____ Exercise passage

Hepatitis C virus is one of several viruses that can cause hepatitis. It is unrelated to the other common hepatitis viruses (A, B, D, and E). Hepatitis C virus is a member of the Flaviviridae family of viruses.

Viruses belonging to this family all have RNA as their genetic material. Therefore, they are referred to as RNA viruses. The RNA of hepatitis C virus is made up of almost 10,000 units called nucleotides that are organized to serve as the virus's genetic blue print for the manufacture of proteins. Thus, the virus contains structural proteins to build its structure, including its coat, and non-structural proteins (e.g., the enzyme polymerase) to carry out its functions. Understanding the nature of hepatitis C virus allows scientists to develop therapy that specifically targets the virus's structure or functions.

________

Task requirements
A: In the hepatitis C passage, about how many nucleotides make up the RNA of hepatitis C virus?
B: Translate this sentence from the hepatitis C passage into Spanish: "Viruses belonging to this family all have RNA as their genetic material."
C: Reproduce the part of the hepatitis C passage starting at "Hepatitis C virus is one" and ending at "family of viruses.".

____ Given entries

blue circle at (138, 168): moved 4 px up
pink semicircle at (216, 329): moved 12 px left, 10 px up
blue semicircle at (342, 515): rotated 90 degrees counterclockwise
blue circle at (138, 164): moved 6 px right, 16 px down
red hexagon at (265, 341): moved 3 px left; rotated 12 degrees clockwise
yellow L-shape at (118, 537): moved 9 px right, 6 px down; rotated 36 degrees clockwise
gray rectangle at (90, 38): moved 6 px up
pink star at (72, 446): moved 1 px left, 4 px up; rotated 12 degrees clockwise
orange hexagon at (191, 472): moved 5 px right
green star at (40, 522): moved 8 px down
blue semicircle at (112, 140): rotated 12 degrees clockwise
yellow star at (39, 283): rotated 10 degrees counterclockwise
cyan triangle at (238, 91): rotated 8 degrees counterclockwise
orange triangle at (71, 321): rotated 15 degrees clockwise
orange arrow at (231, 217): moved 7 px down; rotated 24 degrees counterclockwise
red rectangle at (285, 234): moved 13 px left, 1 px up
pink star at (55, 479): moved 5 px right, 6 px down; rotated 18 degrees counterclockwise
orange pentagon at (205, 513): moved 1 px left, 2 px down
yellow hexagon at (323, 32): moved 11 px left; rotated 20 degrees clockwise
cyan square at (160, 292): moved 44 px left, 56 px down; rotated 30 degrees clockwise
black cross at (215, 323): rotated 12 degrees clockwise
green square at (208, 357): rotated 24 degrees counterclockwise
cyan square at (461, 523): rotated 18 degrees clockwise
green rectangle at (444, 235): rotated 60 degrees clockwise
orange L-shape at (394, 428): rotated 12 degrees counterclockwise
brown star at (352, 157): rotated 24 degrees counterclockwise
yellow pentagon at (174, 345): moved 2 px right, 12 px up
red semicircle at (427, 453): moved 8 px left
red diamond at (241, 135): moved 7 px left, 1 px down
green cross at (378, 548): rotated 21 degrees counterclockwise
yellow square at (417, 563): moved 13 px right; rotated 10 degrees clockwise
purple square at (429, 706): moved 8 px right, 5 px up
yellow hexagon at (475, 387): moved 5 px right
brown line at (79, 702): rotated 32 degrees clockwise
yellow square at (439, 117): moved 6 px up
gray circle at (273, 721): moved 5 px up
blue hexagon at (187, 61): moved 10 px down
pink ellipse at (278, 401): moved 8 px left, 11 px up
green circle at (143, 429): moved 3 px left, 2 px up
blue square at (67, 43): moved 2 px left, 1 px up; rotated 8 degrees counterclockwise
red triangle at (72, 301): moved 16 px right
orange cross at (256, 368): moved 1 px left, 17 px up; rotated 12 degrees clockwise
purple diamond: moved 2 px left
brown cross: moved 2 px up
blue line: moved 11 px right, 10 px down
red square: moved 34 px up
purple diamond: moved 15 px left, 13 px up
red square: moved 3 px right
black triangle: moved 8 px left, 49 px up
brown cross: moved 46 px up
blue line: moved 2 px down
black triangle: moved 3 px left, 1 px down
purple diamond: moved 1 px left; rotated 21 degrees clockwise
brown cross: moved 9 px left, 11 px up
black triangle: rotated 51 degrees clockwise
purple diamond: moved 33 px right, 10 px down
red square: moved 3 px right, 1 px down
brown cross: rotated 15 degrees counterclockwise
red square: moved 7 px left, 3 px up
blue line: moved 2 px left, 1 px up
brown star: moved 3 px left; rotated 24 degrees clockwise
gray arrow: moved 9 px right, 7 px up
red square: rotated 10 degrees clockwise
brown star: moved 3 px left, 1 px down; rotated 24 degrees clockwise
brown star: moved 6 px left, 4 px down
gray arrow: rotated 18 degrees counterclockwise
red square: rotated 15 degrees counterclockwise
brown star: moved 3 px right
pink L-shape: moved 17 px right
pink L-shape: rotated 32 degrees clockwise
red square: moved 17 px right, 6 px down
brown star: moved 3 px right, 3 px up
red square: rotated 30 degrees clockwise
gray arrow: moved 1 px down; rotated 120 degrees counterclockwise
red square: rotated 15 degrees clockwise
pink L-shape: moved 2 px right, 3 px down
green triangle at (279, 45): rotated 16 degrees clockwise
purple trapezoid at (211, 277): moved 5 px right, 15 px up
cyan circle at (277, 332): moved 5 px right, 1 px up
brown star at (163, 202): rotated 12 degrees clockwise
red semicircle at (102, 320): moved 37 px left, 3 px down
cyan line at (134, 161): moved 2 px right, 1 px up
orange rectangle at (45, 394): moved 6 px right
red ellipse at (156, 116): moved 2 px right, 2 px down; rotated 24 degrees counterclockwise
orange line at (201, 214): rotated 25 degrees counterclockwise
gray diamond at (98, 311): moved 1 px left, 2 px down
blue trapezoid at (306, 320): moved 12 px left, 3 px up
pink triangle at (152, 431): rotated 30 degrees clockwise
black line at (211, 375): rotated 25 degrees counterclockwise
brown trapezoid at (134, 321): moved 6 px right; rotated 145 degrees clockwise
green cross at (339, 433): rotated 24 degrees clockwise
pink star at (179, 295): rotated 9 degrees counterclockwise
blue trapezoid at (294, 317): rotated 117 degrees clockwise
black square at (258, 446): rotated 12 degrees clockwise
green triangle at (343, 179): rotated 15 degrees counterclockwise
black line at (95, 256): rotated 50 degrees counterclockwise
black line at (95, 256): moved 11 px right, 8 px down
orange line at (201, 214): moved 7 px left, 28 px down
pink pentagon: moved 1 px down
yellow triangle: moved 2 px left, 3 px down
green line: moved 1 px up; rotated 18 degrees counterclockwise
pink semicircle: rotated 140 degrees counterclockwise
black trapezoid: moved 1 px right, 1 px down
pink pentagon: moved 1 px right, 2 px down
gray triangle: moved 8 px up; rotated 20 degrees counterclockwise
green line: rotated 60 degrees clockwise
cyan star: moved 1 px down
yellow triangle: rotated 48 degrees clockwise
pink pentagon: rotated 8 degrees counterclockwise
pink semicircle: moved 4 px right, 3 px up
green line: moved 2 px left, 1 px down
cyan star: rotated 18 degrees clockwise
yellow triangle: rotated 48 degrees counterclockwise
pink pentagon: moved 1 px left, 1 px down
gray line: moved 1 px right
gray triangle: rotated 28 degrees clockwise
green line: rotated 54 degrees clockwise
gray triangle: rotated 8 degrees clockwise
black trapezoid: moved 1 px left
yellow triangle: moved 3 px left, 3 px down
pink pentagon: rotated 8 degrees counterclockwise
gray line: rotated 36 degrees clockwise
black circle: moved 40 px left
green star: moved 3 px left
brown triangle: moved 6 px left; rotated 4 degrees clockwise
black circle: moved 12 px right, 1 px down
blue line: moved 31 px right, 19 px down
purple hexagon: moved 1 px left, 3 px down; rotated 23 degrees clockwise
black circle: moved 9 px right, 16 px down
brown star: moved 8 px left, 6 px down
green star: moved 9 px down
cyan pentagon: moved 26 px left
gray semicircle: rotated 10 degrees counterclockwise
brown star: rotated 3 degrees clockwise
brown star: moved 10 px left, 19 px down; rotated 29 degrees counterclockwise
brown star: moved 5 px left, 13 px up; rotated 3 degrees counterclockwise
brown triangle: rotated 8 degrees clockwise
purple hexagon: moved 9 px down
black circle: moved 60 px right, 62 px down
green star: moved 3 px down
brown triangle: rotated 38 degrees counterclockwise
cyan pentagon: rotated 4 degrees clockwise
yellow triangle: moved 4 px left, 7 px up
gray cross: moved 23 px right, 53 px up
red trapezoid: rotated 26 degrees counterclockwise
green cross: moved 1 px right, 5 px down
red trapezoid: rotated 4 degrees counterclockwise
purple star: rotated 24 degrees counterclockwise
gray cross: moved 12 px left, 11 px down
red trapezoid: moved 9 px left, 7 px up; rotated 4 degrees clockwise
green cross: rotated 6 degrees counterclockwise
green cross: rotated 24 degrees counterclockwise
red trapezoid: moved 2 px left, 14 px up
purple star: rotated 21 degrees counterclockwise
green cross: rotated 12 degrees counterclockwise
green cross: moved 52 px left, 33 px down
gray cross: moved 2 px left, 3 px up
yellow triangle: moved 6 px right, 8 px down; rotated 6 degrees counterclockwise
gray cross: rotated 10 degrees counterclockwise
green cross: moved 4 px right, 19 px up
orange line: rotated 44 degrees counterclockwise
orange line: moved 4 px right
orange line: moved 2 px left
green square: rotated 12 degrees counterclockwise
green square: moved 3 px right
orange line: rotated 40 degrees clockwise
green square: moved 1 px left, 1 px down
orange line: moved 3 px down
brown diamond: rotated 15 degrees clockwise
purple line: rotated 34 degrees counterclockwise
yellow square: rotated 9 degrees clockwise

________

Answers per task
A: Almost 10,000.

B: Todos los virus que pertenecen a esta familia tienen ARN como material genético.

C:
Hepatitis C virus is one of several viruses that can cause hepatitis. It is unrelated to the other common hepatitis viruses (A, B, D, and E). Hepatitis C virus is a member of the Flaviviridae family of viruses.